The cheapest place to be a gamer is generally on your phone. The vast majority of mobile games are free, and the ones that aren’t usually cost significantly less than their PC or console counterparts.

But not always. This week, HandyGames has taken the bold step of charging $19.99 for Titan Quest: Legendary Edition – a huge sum for a 15 year old game. It’s a brilliant ARPG, however, promising countless hours of mythological fun, so who are we to quibble over a few bucks?

Slay the Spire

At long last, Slay the Spire – Mega Crit’s enormously popular and influential card-battling roguelike – is out on Android. It sees you fighting your way through a tower killing monsters and making choices, and no two attempts will ever be the same. You can pick it up for a relatively reasonable $9.99.

Battlepalooza

The suffix “palooza” may be a bit dated at this point, but there’s nothing dated about Battlepaloosa. It’s an accessible, cartoony battle royale that uses real world maps for its battlefields. Las Vegas, San Francisco, and Paris are all available as backdrops for your contests, which can feature up to 24 players.
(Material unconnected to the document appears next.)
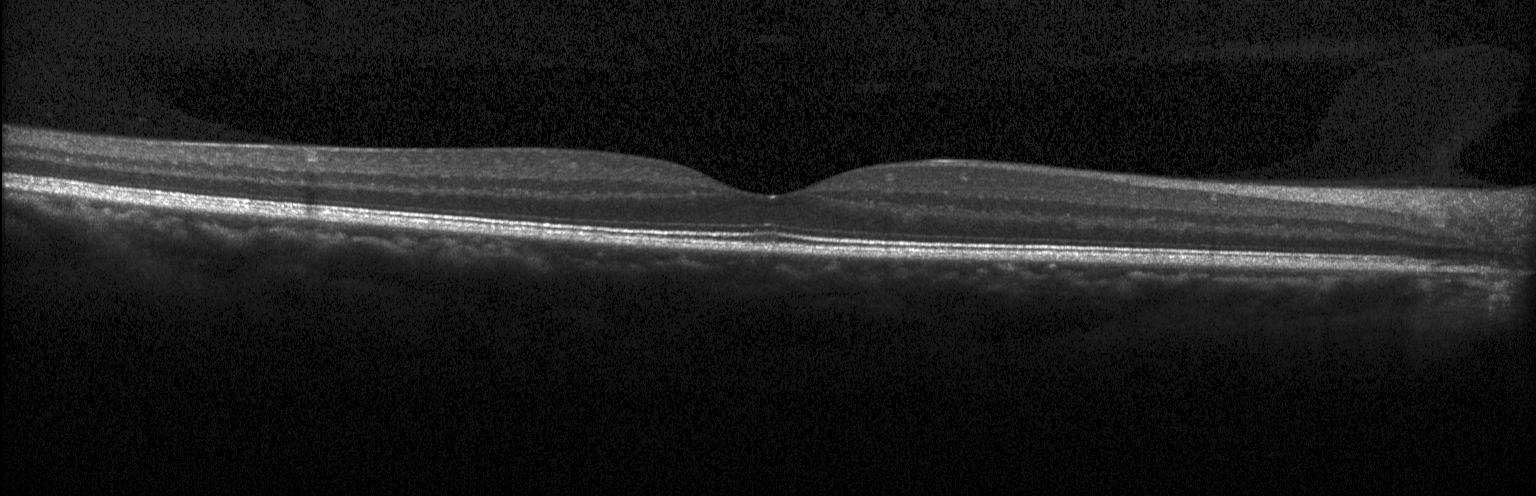 Spectral-domain OCT, centered on the fovea, OCT B-scan, Heidelberg Spectralis OCT system. Impression: no CNV, no DME, and no drusen.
Titan Quest: Legendary Edition

Titan Quest originally came to PC in 2006. It’s a huge, sprawling, epic action-RPG in which you romp around in an array of mythologies stabbing stuff and doing quests. The mobile port was a fairly neglected outsider before HandyGames adopted it, and this Legendary Edition brings the smartphone version right up to date with its PC counterpart. $19.99 though!
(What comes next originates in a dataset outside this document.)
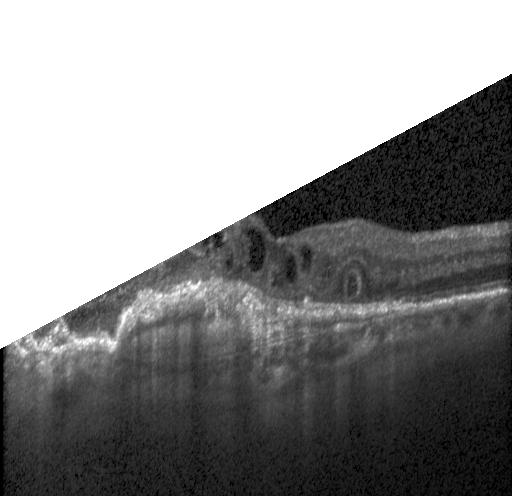
Finding: choroidal neovascularization (CNV).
Birdie Crush: Fantasy Golf

There are lots of clever twists on golf in the world of mobile gaming, but nothing beats the real thing. Birdie Crush, from Com2uS, is a slick, arcadey 3D golf game that’s about as close as you can get to Everybody’s Golf on a smartphone – albest a more casual free-to-play version in which you’re accompanied on the course by an animal.

Dinosaur Park – Primeval Zoo

When Jurassic Park came out all the way back in 1993, few would have predicted that its most influential ingredient would be park management. And yet that’s what you do in a weirdly high proportion of contemporary dinosaur games, and Dinosaur Park is the latest game to follow the trend. You’ll breed dinosaurs, set up snack stands, feed your exhibits, and more.